→ TASK:
In the forum thread about old studio flashes, rewrite the passage from "Cheers for the" to "it's absolutely necessary.", substituting "multimeter" for "voltmeter".
DOCUMENT PASSAGE: Begin
# Will ancient Prolinca 2500 flash fry my D90?



## _Andreas_ (Jan 14, 2013)

Hi all

I'be just bought a set of Prolinca 2500 flashes from my dad, who had them stored for no particular good reason.

I'd really like to start playing around with them, but at the same time I've heard a few horror stories about old flashes messing up newer DSLRs.

The D90 takes up to 250 volts through the PC to hotshoe, but I'm unable to find the voltage rating for the Prolincas - can anyone help before I either a) waste money on a SafeSync or b) fry my Nikon?

Cheers

Andreas


----------



## gsgary (Jan 14, 2013)

Just get a radio trigger save the worry


----------



## KmH (Jan 14, 2013)

Got a volt meter? Measure the voltage.

And note that the Nikon hot shoe has zero tolerance for negative voltages.

That flash unit is not listed at Photo Strobe Trigger Voltages


----------



## gsgary (Jan 14, 2013)

Studio Flash Specification Table


----------



## _Andreas_ (Jan 14, 2013)

Cheers for the replies. I'm afraid I don't have a voltmeter with me, but seeing as how all the other Prolincas in that table are 12 volts, and my dad actually tested the rig with his own D90 (took 10-12 shots) with no ill effect, is it safe to assume that the 2500's don't exceeed the D90's tolerances? I'd rather not shell out on a radio synch right now unless it's absolutely necessary.

Andreas


----------



## Mike_E (Jan 14, 2013)

Yongnueo 602  YONGNUO RF 602 Wireless Remote Flash Trigger for Nikon | eBay  no idea about the seller it's just the first one I came across.

Absolutely worth the ~$30


----------



## greybeard (Jan 19, 2013)

Mike_E said:


> Yongnueo 602  YONGNUO RF 602 Wireless Remote Flash Trigger for Nikon | eBay  no idea about the seller it's just the first one I came across.
> 
> Absolutely worth the ~$30


^^^Cheap and work great.


----------
DOCUMENT PASSAGE: End
DATA SHOWN: Begin
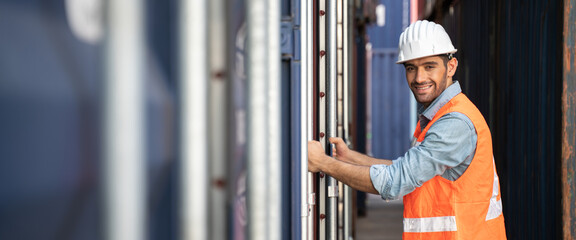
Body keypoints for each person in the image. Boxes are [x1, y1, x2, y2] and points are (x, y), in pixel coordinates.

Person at [308, 20, 507, 239]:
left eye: (429, 66)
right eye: (411, 68)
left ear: (450, 67)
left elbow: (395, 181)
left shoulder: (455, 123)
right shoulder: (438, 116)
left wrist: (322, 163)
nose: (419, 78)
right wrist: (349, 158)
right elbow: (408, 169)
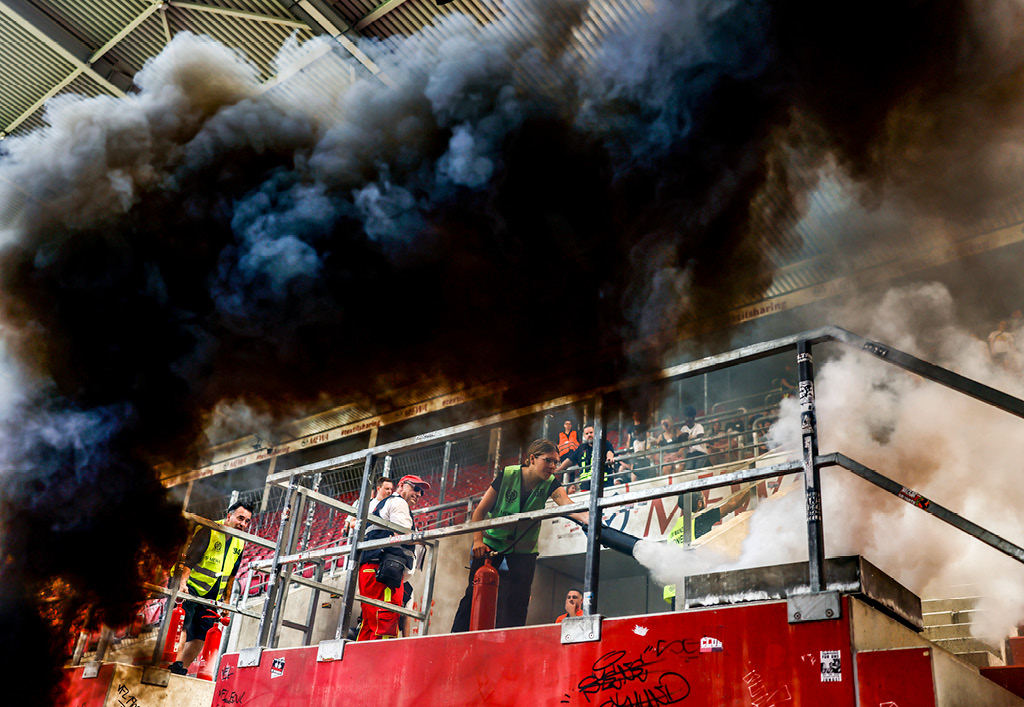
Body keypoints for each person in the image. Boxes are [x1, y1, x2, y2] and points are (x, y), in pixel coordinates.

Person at [451, 440, 586, 632]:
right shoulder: (507, 475)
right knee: (473, 593)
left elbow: (566, 503)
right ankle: (457, 636)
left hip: (524, 550)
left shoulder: (550, 483)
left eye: (556, 462)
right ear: (532, 458)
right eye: (548, 461)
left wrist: (589, 518)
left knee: (519, 599)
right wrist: (478, 541)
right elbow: (479, 512)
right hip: (491, 543)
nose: (553, 466)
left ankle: (512, 641)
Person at [169, 501, 253, 675]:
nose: (243, 524)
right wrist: (182, 583)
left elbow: (232, 575)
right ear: (229, 516)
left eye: (247, 521)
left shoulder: (240, 542)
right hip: (190, 584)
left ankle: (180, 669)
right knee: (183, 624)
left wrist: (226, 603)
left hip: (212, 592)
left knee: (202, 633)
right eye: (240, 518)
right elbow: (190, 559)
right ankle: (172, 664)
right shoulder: (209, 530)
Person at [356, 474, 429, 641]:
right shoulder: (398, 502)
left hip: (373, 570)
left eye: (422, 492)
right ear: (402, 485)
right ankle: (379, 666)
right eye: (415, 488)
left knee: (370, 626)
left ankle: (360, 664)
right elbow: (403, 534)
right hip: (384, 573)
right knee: (385, 626)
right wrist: (422, 538)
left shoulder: (389, 503)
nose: (418, 494)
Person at [555, 425, 616, 490]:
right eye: (587, 434)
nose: (589, 435)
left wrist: (610, 458)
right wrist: (558, 469)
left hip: (604, 483)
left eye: (591, 432)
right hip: (585, 486)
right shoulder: (581, 448)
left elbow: (609, 452)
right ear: (584, 436)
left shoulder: (604, 443)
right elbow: (570, 460)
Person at [678, 406, 709, 470]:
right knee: (689, 468)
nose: (687, 419)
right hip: (690, 453)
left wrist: (689, 439)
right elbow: (683, 440)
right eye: (686, 417)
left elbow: (700, 436)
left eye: (689, 417)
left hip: (700, 451)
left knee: (698, 469)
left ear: (692, 418)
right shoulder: (683, 428)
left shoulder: (698, 426)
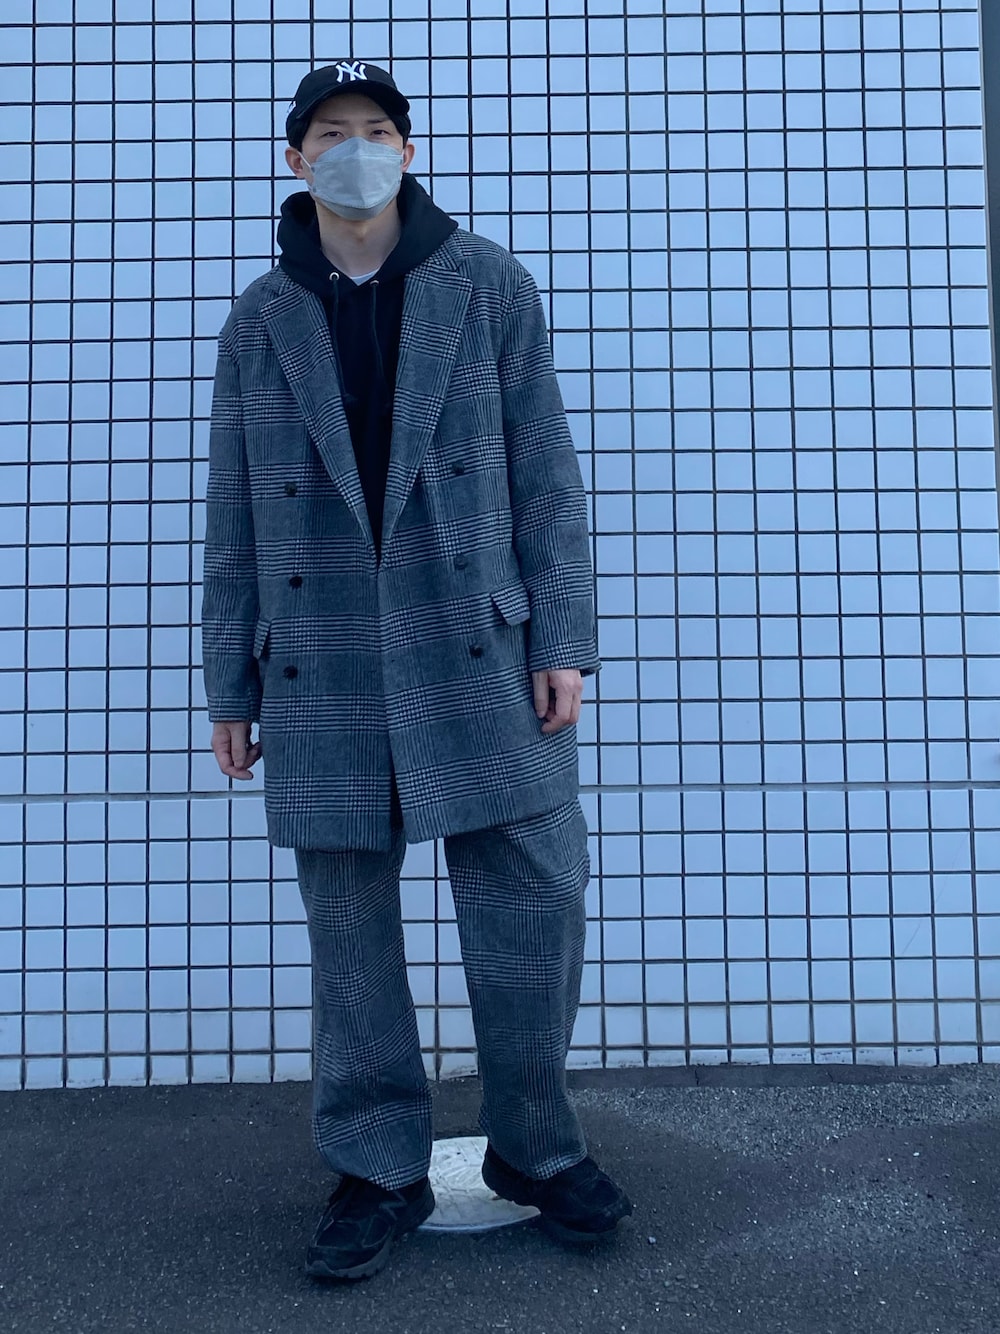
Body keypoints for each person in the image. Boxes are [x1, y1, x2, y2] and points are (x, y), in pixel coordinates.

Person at [201, 59, 631, 1283]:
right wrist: (230, 683)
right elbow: (233, 514)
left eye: (377, 129)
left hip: (477, 640)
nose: (356, 148)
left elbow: (546, 476)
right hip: (321, 653)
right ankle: (376, 1167)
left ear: (406, 148)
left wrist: (563, 638)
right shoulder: (261, 318)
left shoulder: (485, 286)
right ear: (296, 159)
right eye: (332, 132)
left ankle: (535, 1146)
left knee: (533, 905)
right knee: (349, 936)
DATA SHOWN: End
→ RESULT OF THE EXERCISE:
Cheers for the replies. I'm afraid I don't have a multimeter with me, but seeing as how all the other Prolincas in that table are 12 volts, and my dad actually tested the rig with his own D90 (took 10-12 shots) with no ill effect, is it safe to assume that the 2500's don't exceeed the D90's tolerances? I'd rather not shell out on a radio synch right now unless it's absolutely necessary.